Virtue Is the Only Good
The core claim — stranger than the dichotomy of control, and more demanding — is that virtue is the only good. Not a very important good, not the most important of several goods. The only one. Everything else is “indifferent” (adiaphoron): health, wealth, pleasure, reputation. These can be preferred or dispreferred, but they are not goods in the Stoic sense because they can exist in a bad person and be absent from a good one.
This means that a virtuous person living in poverty and illness is doing better, philosophically speaking, than a vicious person living in comfort. The thought experiment that lands: if you could choose between a good person suffering enormously and a bad person thriving, the Stoic says the first life is genuinely better — not just more admirable, but more successful at what human life is for.
Modern readers resist this.
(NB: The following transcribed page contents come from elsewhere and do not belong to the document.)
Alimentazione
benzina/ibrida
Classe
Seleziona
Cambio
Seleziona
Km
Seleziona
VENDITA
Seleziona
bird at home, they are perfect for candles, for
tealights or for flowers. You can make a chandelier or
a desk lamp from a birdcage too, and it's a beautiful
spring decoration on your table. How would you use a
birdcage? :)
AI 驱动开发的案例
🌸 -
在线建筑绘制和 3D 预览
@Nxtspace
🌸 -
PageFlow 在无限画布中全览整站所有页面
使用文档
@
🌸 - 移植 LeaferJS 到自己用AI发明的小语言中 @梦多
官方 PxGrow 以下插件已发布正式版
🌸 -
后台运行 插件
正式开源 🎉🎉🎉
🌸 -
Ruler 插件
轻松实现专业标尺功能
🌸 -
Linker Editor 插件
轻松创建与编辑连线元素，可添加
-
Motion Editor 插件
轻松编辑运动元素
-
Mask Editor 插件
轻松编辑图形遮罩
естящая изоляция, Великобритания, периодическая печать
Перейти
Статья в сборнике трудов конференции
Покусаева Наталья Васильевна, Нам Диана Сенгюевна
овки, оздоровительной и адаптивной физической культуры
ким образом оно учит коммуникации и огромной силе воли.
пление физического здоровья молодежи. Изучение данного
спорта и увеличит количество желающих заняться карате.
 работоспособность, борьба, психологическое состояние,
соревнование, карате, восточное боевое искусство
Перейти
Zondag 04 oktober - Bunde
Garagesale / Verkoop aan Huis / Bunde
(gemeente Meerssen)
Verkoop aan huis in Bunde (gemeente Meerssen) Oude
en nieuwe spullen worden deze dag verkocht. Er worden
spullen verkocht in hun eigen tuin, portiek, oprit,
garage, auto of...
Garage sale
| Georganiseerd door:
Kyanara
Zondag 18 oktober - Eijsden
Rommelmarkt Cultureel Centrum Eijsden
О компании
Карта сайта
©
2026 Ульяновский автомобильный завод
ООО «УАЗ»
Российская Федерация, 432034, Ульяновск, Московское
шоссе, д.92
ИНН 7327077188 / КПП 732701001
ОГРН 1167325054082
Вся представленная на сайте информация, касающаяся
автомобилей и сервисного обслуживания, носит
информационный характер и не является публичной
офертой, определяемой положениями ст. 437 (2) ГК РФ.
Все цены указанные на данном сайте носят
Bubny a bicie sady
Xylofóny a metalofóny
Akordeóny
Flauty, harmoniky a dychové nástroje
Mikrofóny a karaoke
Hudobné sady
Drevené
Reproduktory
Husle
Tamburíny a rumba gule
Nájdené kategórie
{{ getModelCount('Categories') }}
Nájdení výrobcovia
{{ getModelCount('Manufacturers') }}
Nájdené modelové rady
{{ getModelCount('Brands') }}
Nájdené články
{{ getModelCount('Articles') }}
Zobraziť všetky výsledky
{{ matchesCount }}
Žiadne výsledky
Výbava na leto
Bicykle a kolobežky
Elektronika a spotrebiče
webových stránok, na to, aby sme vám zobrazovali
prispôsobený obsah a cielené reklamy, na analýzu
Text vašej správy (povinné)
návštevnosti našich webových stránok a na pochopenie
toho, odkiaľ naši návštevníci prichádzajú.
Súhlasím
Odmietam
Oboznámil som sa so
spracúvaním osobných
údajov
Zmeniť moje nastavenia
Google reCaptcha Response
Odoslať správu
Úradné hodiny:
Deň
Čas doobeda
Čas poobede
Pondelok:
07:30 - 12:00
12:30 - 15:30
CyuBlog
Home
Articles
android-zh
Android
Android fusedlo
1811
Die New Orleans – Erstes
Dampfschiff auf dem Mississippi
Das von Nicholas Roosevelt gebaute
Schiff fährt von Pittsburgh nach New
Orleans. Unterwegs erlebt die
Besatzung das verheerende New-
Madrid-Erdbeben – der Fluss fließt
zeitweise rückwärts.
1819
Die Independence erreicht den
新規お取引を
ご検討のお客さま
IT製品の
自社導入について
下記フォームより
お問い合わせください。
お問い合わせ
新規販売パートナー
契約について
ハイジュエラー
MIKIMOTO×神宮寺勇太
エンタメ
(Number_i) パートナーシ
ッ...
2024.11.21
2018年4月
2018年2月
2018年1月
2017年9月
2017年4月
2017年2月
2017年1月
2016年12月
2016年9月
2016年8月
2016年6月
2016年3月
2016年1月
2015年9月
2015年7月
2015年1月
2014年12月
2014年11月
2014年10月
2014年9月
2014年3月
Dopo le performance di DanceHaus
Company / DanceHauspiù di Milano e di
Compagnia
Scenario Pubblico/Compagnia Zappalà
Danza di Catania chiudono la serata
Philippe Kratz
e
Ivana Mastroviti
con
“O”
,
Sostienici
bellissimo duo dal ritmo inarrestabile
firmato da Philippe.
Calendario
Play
It’s counterintuitive in a way that reveals how much we do weight health, comfort, and pleasure as genuine goods, not merely preferred indifferents.
What’s Landing
Marcus was emperor of the most powerful empire in the world. Meditations was never meant for publication — it’s a private notebook. What’s striking is how much of it is reminder. The same ideas appear across twelve books not because Marcus was cataloguing them but because he kept forgetting to apply them and needed to write them again.
That’s not a failure of philosophy. That’s what practice looks like. The philosophy exists precisely because it’s hard to live and you will keep forgetting. The Stoic texts aren’t instruction manuals — they’re training logs.